While it isn’t focused on the ongoing dispute over the Chelten Plaza shopping center, several of the issues Wysong is addressing — retail mix, street condition, walkability and community identity — are playing out within it.

Of the 275 ground-floor commercial spaces along Chelten Avenue between Morris and Baynton streets, 216 are occupied, with 59 vacant. More concerning is the current retail mix — heavy on take-outs, hair and wig shops, clothing stores and service-based offices, with sit-down restaurants, banks and hardware stores making up less than 5 percent of current offerings, Wysong said.

Desirable, not just convenient

Due to its location along several bus routes and within steps of train stations, Chelten Avenue remains busy, but it lacks things like trash cans, bike racks and plantings that help to make shopping districts desirable, not just convenient.

Wysong asked groups to do two things. First, identify areas for high-impact beautification projects and list specific ideas for those spots. Then, using a mock budget and a menu of choices, pick a design theme for items like benches, lighting and paving.

At the tables, discussions were detailed and varied. Some praised recent community work at Vernon Park and said existing public art and statuary could be a natural starting point for improvement projects.

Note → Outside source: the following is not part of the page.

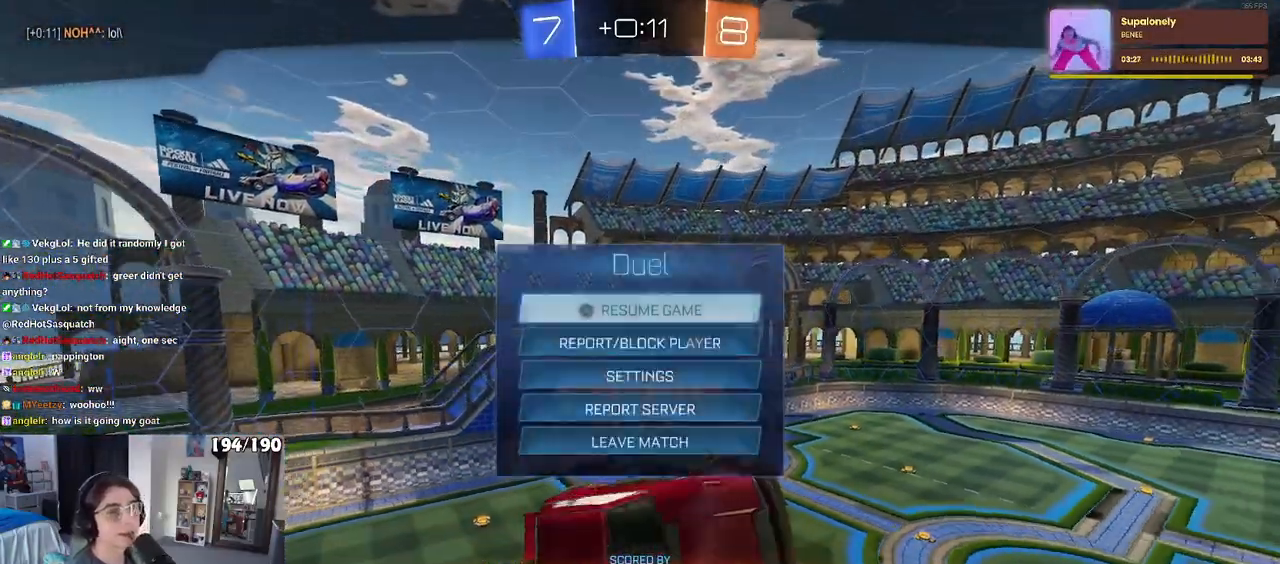
{"buttons": ["DPAD_DOWN"], "left_stick": "center", "right_stick": "center", "events": [[267, "DPAD_DOWN", "down"]]}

Others focused on improving pedestrian crossings, and making areas where commuters get on and off buses cleaner, safer and more welcoming. Lighting was a major concern, as were the solid security grates that leave the street feeling “desolate” and “scary” at night.

Cindy Bass, the incoming 8th District City Councilperson, said she came to the meeting to hear directly from residents about Chelten Avenue. Bass will take over the seat being vacated by Donna Reed Miller, whose role in the Chelten Plaza issue has come under fire.

Bass continued her official refusal to take an official position on Chelten Plaza or other ongoing issues until she takes office, but her concerns were apparent.

“I don’t want to see a great avenue that the people of Germantown can’t afford to shop at,” Bass said.

Wysong said planners will collect and study public feedback and put together a draft plan for the Chelten Avenue corridor. Another round of public meetings on that will follow, likely early next year, with a final plan issued in the Spring.

The second meeting will take place today at 7 p.m., at the Germantown YMCA, 5722 Greene St.